27 de junho de 2017

Militares e segurança pública

O emprego das Forças Armadas para atuar na segurança pública deveria se dar somente em situações críticas, nas quais a polícia se revela incapaz

O comandante do Exército, general Eduardo Dias da Costa Villas Bôas, disse em audiência no Senado, na quinta-feira passada, que o uso das Forças Armadas em ações de segurança pública é “desgastante, perigoso e inócuo”. O alerta foi dado em meio à preocupante frequência com que os governos federal e estaduais têm solicitado o emprego dos militares como policiais.
A legislação vigente estabelece que a atuação das Forças Armadas na garantia da lei e da ordem somente se dará “após esgotados os instrumentos destinados à preservação da ordem pública e da incolumidade das pessoas e do patrimônio”, segundo se lê no artigo 15 da Lei Complementar n.º 97 (1999). Esses instrumentos são todos os órgãos policiais responsáveis pela segurança pública, estabelecidos pelo artigo 144 da Constituição. Cabe ao presidente da República ou ao governador de Estado, conforme o caso, reconhecer formalmente tais instrumentos como “indisponíveis, inexistentes ou insuficientes ao desempenho regular de sua missão constitucional” para que se justifique o acionamento dos militares para esse trabalho. 
O uso do Exército para enfrentar traficantes e pacificar favelascontraria a vocação das Forças Armadas, cujos soldados são treinadospara a guerra, e não para a prevenção do crime e a repressão ao narcotráfico.
Ou seja, o emprego das Forças Armadas para atuar na segurança pública deveria se dar somente em situações críticas, nas quais a polícia se revela incapaz de fazer seu trabalho, expondo a sociedade a risco. No entanto, o que mais se observa há alguns anos é a banalização dessa convocação. Caminha para se tornar um perigoso consenso, por exemplo, a ideia de que somente os militares são capazes de impor a ordem e desbaratar o crime em lugares dominados por traficantes.
A esse respeito, o general Villas Bôas citou a participação do Exército na patrulha da Favela da Maré, no Rio de Janeiro. “Um dia me dei conta. Os nossos soldados atentos, preocupados – são vielas –, armados.
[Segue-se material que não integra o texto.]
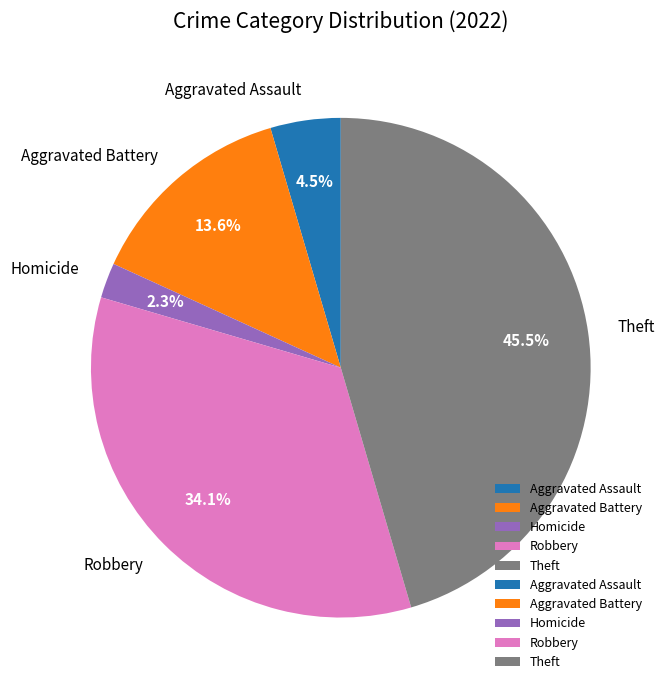

What is the smallest slice in the pie chart?

Homicide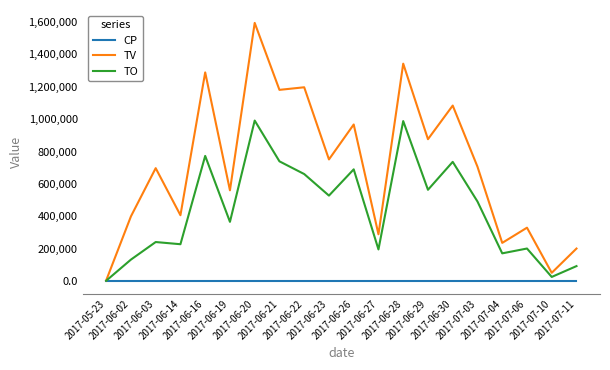

Which series changed the most between 2017-06-23 and 2017-07-10?

TV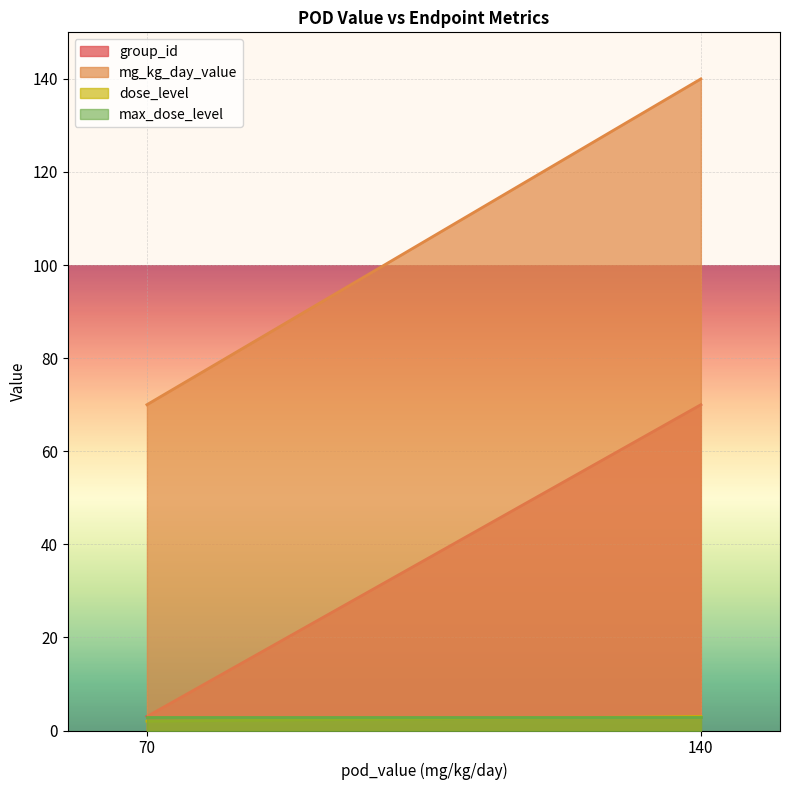

What is the difference between the maximum and minimum values in the dose_level series?

1.0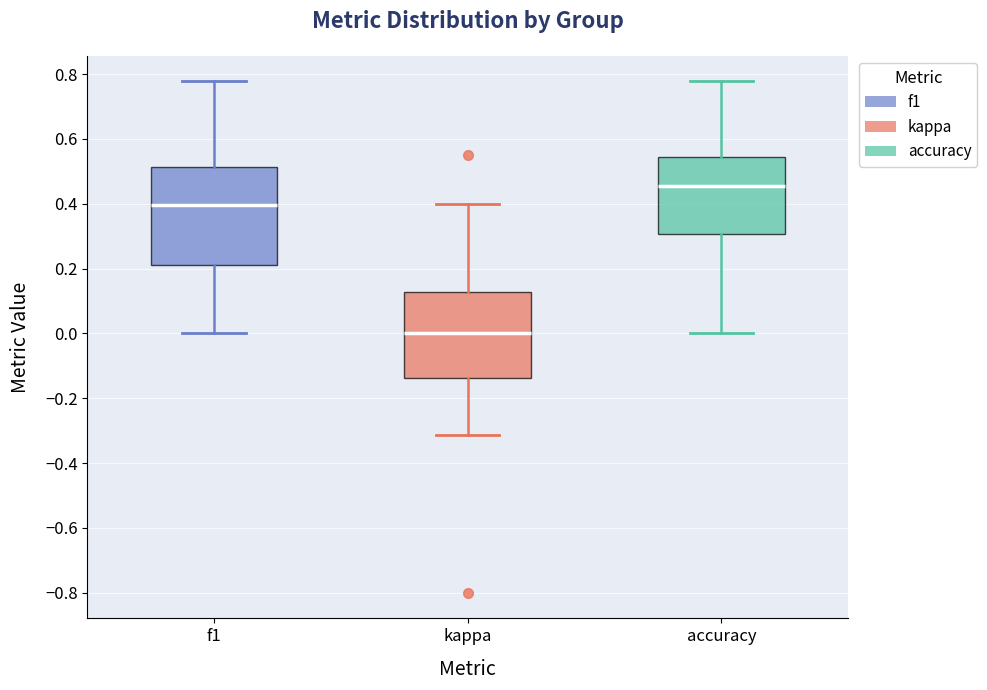

Which box's median line is the highest?

accuracy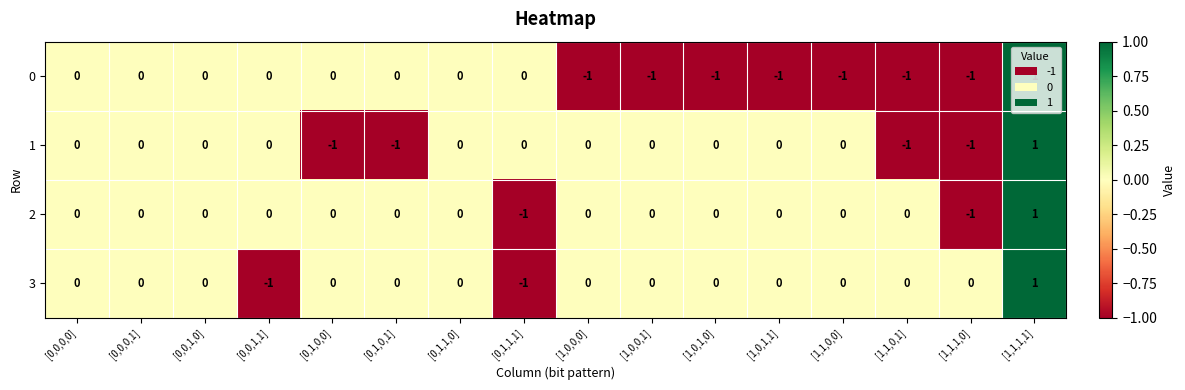

Is the value of 0 at [0,1,0,0] greater than the value of 1 at [1,1,1,1]?

No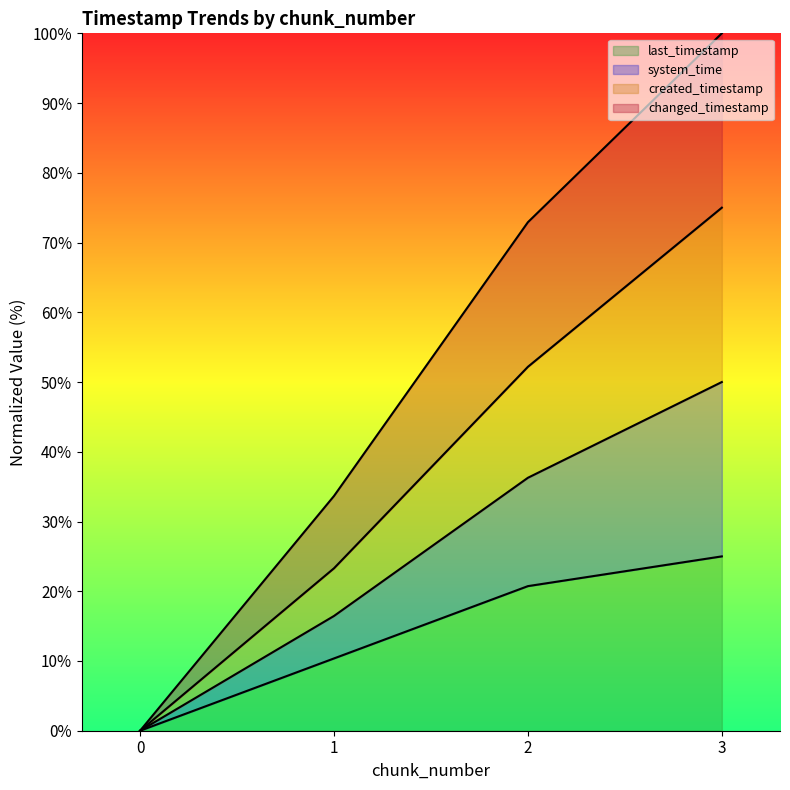

Count the number of data series in this chart.

4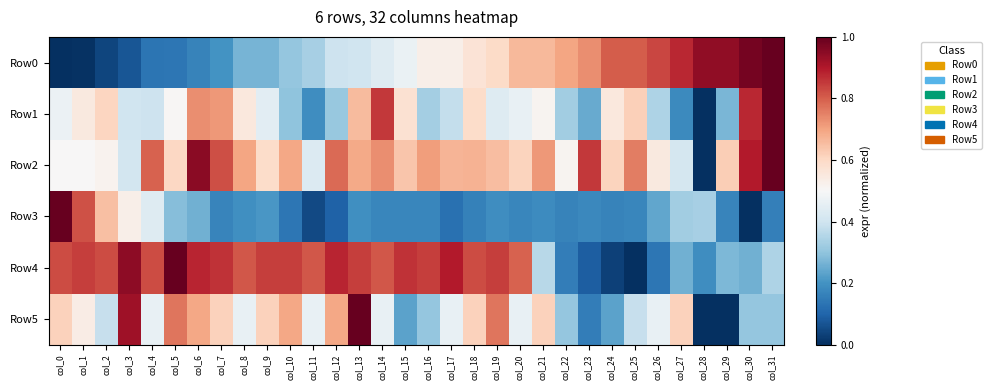

Which series has the widest spread of values?

Row0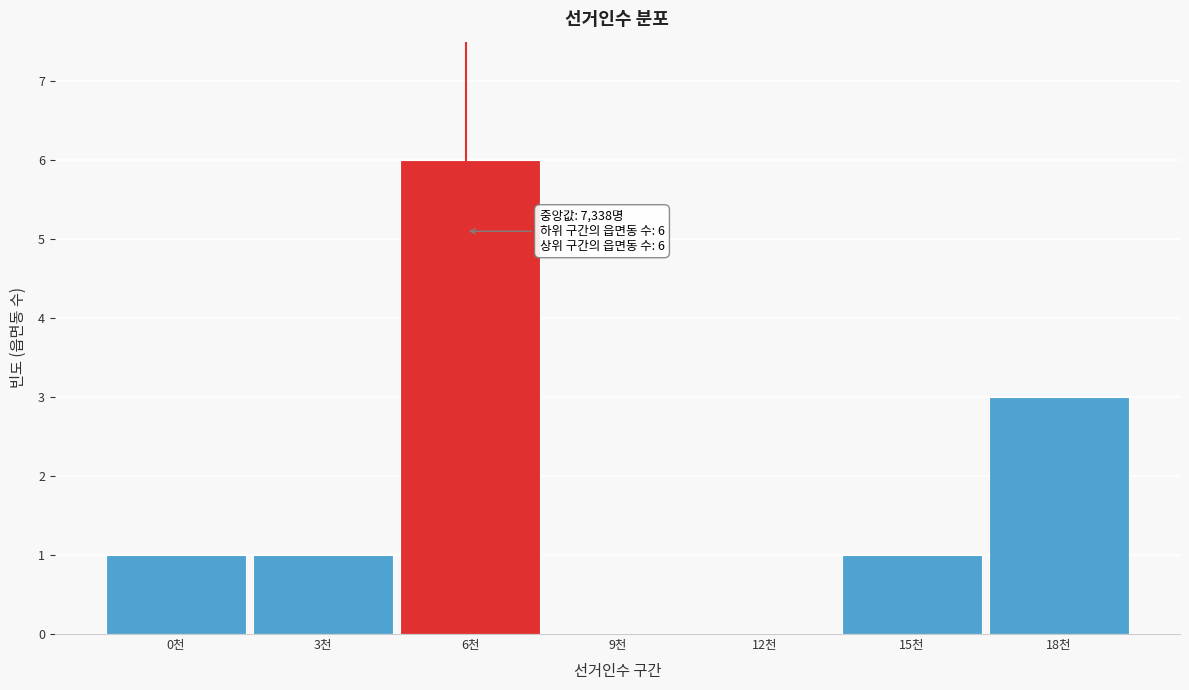

Reading right to left, what are all the values shown in this chart?

18천=3	15천=1	12천=0	9천=0	6천=6	3천=1	0천=1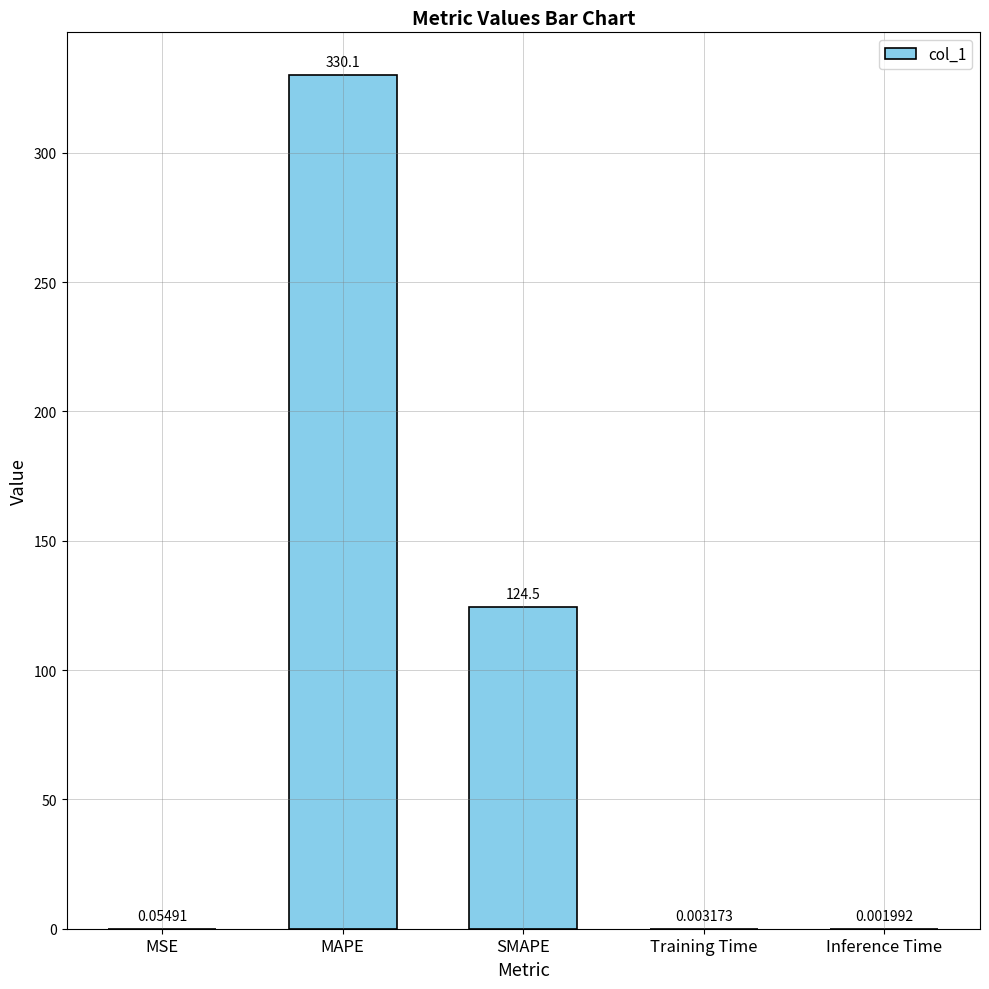

Which label corresponds to the largest value in the chart?

MAPE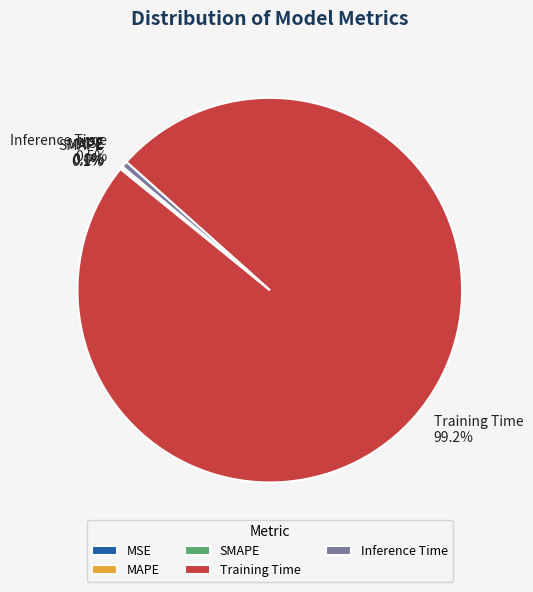

Which has a higher value, Training Time or Inference Time?

Training Time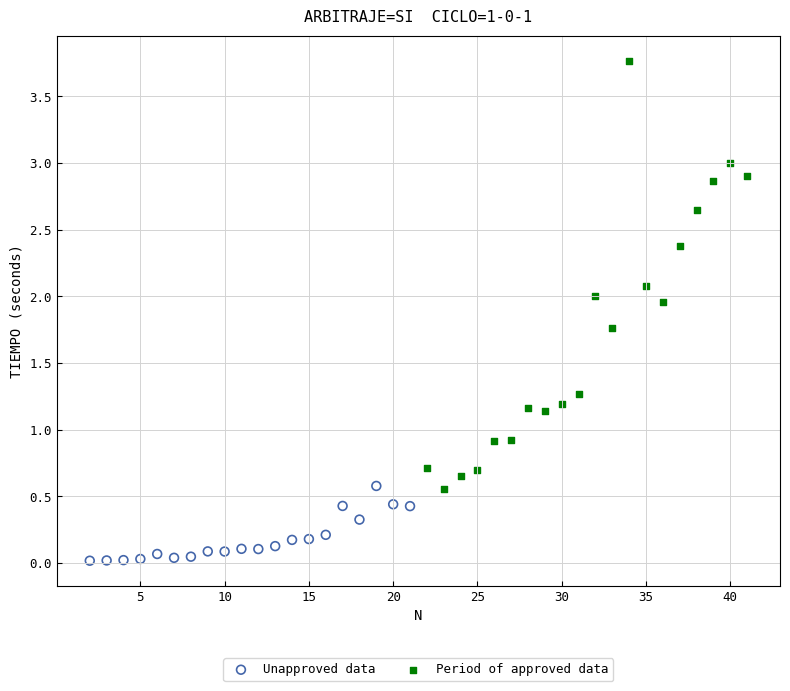

Which series contains the lowest Y value?

Unapproved data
E passando crianças, senhoras, eu pensei: estamos aqui apontando arma para a população brasileira.”
A ação na Favela da Maré está longe de ser isolada. O Exército, de tempos em tempos, é chamado a intervir nas favelas do Rio, como se essa presença fosse a única demonstração de força capaz de inibir o crime organizado. O general Villas Bôas foi muito duro a respeito dessa ilusão: “Nós somos uma sociedade doente. E lá ficamos (na Favela da Maré) 14 meses. Do dia em que saímos, uma semana depois tudo havia voltado ao que era antes. Então, temos que realmente repensar esse modelo de emprego (das Forças Armadas)”.

“Nós não gostamos desse tipo de emprego, não gostamos”
General Villas Bôas, Comandante do Exército

O uso do Exército para enfrentar traficantes e pacificar favelas contraria a vocação das Forças Armadas, cujos soldados são treinados para a guerra, e não para a prevenção do crime e a repressão ao narcotráfico. Há casos em que a previsão constitucional é respeitada, como em fevereiro passado, quando os militares foram acionados para fazer a segurança pública no Espírito Santo em meio à greve da Polícia Militar. No entanto, diante da incapacidade financeira e estrutural dos Estados para cumprir plenamente seus deveres, há governadores que solicitam a presença do Exército em situações bem mais corriqueiras. O governo do Rio, por exemplo, pediu ajuda às Forças Armadas para conter protestos e para ajudar a fazer o policiamento no carnaval. Em maio, os militares foram chamados para fazer varreduras em presídios rebelados em cinco Estados.
Na audiência no Senado, o general Villas Bôas deu números que comprovam essa banalização: “Nos últimos 30 anos, nós fomos empregados 115 vezes. O único Estado onde não houve emprego até hoje parece-me que foi São Paulo”.
O general Villas Bôas deixou claro que o Exército está pronto para atuar além de sua tarefa de proteger a soberania nacional contra ameaças externas. Ele disse que os militares acumularam “enorme expertise”, por exemplo, na segurança de grandes eventos internacionais, depois das bem-sucedidas operações na Copa do Mundo e na Olimpíada. Mas o general tem toda a razão ao manifestar publicamente seu desconforto com a transformação das Forças Armadas em força policial: “Nós não gostamos desse tipo de emprego, não gostamos”.